Every Cycle is Sacred

Until about a year ago I'd spent a good four or five years doing Windows CE programming. Not application programming, but OS/OAL/bootloader programming. Now I'm working on code that runs on a 16 or 33MHz Dragonball (68328) processor and it's so much more satisfying.

The CE machines had clocks running at several hundred megaHertz, 32-64 megabytes of RAM and FLASH. The machines I'm working with now have only 256kB or 1MB of RAM and four or eight megabytes of FLASH. So how could I possibly be happier?

Every. Cycle. Counts. The fastest instruction takes four cycles, some take dozens (logical shifts). My first big project at this job involved choice between developing a new special-purpose algorithm or tuning a core routine. I compiled that core C routine to assembly and hand-optimised it. Lovingly hand-optimised it. The end result shaved 40% off the execution time. It's not that the compiler was bad, it actually did some very clever things, and I made sure I kept the good bits. Making this program run faster was interesting and challenging because I couldn't just throw a faster CPU or more RAM at the problem and make it go away.

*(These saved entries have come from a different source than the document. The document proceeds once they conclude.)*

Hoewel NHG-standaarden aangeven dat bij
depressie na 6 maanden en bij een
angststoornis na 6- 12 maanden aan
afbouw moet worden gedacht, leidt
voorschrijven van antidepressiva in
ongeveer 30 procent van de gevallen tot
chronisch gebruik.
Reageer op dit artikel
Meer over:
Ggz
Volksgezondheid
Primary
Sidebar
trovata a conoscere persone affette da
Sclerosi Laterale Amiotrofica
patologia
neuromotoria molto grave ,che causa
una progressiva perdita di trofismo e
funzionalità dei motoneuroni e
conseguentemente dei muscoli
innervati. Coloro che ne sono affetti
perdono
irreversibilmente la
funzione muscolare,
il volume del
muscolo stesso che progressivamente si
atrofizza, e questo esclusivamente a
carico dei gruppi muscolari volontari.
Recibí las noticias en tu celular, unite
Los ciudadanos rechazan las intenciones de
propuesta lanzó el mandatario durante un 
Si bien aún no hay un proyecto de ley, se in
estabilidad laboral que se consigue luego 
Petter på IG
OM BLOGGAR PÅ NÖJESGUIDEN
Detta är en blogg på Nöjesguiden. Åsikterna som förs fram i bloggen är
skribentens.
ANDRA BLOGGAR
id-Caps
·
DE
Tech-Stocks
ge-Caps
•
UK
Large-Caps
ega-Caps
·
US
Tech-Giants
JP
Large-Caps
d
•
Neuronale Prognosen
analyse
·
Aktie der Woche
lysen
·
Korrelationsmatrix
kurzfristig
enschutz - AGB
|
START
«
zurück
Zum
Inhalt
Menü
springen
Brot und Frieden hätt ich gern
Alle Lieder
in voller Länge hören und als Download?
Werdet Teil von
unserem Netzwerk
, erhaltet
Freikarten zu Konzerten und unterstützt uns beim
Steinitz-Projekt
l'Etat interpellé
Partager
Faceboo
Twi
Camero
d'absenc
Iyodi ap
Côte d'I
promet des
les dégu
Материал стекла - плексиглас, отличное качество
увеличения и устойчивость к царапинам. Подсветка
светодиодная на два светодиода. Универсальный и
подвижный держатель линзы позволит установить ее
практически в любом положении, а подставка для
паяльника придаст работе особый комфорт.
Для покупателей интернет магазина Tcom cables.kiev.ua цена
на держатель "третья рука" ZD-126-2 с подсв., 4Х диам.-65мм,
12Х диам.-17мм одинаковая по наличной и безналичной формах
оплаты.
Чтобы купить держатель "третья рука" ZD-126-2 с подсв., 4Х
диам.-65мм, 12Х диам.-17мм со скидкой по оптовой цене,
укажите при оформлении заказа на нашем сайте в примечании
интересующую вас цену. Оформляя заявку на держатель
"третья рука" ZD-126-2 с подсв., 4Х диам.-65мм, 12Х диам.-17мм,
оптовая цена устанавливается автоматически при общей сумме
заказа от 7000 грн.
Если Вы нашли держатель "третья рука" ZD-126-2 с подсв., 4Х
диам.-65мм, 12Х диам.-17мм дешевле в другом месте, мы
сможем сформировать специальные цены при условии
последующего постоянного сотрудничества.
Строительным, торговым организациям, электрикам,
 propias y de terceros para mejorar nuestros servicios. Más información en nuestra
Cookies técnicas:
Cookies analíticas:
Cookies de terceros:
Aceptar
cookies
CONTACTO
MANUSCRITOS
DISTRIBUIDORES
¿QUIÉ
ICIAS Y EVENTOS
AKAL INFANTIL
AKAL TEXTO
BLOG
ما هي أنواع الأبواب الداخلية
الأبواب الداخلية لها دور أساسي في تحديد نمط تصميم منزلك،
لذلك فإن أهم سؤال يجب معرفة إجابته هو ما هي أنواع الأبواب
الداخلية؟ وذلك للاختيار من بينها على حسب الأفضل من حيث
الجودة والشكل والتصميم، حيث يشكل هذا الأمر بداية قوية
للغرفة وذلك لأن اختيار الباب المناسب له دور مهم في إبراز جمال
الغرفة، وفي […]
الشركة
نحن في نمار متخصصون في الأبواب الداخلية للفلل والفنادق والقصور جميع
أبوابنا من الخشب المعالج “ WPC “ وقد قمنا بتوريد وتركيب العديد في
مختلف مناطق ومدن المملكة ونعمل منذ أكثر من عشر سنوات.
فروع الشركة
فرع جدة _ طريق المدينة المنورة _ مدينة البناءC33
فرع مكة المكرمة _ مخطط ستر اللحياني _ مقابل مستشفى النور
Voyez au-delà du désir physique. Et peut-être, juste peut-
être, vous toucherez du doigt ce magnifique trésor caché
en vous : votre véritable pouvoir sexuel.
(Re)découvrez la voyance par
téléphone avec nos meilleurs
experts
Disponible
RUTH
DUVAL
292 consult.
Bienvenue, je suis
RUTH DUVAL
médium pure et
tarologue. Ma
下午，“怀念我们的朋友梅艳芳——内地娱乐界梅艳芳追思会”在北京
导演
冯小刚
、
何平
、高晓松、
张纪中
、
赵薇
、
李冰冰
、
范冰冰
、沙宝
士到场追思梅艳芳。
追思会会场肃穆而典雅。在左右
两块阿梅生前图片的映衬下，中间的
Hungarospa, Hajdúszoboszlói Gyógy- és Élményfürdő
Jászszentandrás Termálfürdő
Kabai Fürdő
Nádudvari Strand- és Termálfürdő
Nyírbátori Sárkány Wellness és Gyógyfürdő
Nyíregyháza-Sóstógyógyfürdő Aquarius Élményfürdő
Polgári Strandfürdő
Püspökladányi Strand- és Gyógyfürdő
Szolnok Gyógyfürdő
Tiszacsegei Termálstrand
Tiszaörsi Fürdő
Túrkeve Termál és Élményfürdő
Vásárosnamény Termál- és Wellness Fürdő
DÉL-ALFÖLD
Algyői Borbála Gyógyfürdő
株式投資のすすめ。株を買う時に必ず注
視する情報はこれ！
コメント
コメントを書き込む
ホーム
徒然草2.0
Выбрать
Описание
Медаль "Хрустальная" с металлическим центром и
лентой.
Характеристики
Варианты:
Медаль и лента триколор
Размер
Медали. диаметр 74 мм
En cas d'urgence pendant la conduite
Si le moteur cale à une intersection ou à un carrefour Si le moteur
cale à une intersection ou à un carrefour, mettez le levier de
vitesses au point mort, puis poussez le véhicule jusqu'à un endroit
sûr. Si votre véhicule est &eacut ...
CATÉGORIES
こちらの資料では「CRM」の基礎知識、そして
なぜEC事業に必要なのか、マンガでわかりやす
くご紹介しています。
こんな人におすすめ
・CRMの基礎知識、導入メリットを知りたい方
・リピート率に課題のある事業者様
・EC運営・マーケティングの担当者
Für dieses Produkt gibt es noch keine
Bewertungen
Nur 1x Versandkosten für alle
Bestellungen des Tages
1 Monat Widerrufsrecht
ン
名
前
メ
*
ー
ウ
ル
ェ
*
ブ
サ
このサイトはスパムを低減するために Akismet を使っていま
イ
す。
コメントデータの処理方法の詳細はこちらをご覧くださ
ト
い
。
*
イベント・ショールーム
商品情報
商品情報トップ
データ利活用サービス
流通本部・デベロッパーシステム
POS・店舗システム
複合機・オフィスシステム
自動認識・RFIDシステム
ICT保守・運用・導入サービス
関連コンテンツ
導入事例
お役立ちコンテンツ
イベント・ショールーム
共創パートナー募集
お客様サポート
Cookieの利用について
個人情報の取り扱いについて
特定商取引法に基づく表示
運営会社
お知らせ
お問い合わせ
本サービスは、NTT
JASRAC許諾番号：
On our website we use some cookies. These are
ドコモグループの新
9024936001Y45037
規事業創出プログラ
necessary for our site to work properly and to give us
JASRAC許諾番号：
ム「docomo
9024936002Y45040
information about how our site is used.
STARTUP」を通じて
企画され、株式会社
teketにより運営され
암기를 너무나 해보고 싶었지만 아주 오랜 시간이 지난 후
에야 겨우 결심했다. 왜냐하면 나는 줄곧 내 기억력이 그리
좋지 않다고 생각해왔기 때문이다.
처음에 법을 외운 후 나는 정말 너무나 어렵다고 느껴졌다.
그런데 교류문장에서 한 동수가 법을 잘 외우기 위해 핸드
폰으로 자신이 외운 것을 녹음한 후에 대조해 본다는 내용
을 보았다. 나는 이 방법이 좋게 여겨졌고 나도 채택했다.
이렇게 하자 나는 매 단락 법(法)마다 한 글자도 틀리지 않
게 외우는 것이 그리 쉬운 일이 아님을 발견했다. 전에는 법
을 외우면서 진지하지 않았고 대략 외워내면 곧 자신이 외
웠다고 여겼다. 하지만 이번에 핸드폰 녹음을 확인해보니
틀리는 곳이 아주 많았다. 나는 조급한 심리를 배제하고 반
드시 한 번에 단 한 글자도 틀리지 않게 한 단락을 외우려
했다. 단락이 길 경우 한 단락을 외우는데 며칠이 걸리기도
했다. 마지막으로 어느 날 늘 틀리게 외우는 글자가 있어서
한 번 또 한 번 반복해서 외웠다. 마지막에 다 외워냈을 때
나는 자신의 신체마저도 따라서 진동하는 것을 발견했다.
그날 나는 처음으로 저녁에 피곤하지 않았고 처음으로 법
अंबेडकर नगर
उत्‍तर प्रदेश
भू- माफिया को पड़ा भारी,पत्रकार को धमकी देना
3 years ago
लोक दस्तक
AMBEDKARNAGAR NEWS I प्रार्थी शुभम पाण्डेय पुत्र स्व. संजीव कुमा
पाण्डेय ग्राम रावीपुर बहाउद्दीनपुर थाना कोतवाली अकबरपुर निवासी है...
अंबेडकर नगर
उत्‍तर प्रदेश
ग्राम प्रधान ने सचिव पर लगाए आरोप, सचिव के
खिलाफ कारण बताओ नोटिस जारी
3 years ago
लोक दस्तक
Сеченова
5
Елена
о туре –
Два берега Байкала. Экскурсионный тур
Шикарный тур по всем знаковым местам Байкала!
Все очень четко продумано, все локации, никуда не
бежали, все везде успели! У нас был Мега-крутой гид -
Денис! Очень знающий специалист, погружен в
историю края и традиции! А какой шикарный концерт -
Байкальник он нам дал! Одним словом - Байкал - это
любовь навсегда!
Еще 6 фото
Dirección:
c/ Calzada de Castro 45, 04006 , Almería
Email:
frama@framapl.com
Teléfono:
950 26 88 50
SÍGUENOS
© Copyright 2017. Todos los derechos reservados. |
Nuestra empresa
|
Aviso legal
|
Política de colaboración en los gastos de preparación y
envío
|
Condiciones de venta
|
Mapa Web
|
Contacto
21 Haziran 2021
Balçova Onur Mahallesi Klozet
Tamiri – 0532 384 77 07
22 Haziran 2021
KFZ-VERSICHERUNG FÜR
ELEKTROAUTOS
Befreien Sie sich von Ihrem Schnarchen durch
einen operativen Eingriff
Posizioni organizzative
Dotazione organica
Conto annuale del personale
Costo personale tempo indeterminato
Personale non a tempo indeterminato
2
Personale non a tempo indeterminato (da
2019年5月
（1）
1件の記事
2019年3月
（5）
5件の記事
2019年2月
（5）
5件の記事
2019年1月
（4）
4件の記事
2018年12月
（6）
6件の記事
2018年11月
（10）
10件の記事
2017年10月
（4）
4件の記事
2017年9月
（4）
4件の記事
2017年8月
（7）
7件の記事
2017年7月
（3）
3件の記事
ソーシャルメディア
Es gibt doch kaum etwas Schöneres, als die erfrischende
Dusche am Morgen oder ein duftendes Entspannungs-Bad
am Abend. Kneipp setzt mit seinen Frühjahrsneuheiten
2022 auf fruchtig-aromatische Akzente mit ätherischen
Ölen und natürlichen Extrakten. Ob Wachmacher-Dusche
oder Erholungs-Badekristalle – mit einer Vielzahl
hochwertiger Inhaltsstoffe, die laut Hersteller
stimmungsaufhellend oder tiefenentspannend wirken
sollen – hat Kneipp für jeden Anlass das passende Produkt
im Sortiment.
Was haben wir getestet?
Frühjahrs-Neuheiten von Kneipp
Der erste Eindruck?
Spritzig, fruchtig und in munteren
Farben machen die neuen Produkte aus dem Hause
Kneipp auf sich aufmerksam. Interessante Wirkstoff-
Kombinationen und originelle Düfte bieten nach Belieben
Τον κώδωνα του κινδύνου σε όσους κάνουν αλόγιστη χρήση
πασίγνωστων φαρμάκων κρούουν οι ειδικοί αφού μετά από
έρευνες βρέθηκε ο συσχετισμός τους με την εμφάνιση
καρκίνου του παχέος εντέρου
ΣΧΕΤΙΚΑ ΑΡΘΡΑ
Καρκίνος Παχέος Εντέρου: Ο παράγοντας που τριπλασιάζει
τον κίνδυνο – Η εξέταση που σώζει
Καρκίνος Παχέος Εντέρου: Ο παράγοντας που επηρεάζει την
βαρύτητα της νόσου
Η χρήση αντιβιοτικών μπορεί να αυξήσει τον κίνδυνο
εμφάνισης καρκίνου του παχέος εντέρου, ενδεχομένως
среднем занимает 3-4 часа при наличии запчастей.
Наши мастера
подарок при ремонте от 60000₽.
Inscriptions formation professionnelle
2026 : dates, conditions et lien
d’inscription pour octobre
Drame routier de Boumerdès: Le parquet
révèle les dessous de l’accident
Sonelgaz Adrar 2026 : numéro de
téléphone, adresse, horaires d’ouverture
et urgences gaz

Who does this anymore? Who knows how to do this anymore? Yes, I realise that hand-optimising assembly code for a non-stalling RISC processor is the fast path to insanity, but come on. Optimising isn't always about programming down to the bare metal, sometimes it just means thinking about the problem first. Just because you think you have cycles and RAM to burn doesn't mean you use any old BFI algorithm. Programmers should think more not less.